Manually calculated %Dollar lift with base sales and incremental sales is different from data tool generated % dollar lift. The formula used is : (Incremental sales/Base sales)X100. I am perplexed by this. Time period is 52 weeks. Do data companies adjust %Dollar lift for longer time periods?
Sally Martin says
That formula is the correct formula and, in my experience, the one used by Nielsen and IRI.
You don’t say what your “data tool” is. If it’s not Nielsen/IRI software, perhaps a different formula *is* being used.
Another possibility is that the promotion conditions for the % lift calculation doesn’t match. For example, perhaps when you are making your manual calculation you are using total base and total incremental sales for all weeks BUT the data tool lift value is for the “Any Promotion” condition. If so, those % lift numbers won’t match.

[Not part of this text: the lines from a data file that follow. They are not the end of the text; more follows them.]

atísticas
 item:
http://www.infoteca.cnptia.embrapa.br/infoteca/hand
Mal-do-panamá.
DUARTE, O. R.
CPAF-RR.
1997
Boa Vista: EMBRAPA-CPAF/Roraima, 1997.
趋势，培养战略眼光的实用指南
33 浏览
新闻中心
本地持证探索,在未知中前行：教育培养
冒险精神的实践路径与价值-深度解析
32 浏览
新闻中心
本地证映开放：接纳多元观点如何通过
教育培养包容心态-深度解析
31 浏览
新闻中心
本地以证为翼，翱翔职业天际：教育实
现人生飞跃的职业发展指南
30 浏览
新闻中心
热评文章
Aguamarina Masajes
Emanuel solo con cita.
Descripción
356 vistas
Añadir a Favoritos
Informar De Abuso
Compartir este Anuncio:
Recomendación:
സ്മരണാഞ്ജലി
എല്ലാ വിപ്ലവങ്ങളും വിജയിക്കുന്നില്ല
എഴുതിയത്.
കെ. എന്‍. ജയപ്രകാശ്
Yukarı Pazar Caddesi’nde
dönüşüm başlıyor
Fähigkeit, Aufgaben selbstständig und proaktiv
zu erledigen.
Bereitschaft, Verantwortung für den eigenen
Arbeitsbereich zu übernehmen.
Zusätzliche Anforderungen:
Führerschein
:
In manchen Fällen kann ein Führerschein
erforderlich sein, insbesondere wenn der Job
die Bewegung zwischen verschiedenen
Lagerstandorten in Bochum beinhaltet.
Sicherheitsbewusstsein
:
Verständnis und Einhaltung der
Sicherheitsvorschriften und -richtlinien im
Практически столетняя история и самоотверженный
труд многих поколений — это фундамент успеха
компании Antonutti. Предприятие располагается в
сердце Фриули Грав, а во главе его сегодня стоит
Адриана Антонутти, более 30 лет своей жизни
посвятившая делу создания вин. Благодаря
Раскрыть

I don’t understand the last part of your question regarding % lift for longer time periods. If you want to reply and clarify the question, I’ll try to give you an answer.
himja says
First of all your posts are super helpful to understand soo many concepts. I am looking for a way to flag promotional weeks in my data in case I do not have Any_promo column. Is there a way to analytically flag promotional week just by using Total Units ?
Robin Simon says
I’m glad you’re finding the CPG Data Tip Sheet so useful! If your database does not have “Any Promo” or “Any Merch” facts then, unfortunately, there’s really no way to flag promotional weeks just using Total Units. Whether sales are promoted or not is determined at the store level, which is not available in most client databases. I guess at the banner/retailer-PPG/item-weekly level you might be able to tell there was a promotion if sales are noticeably higher than “usual,” however you decide what that is. But at any aggregated level of stores, items and weeks you can’t “back into” promoted weeks.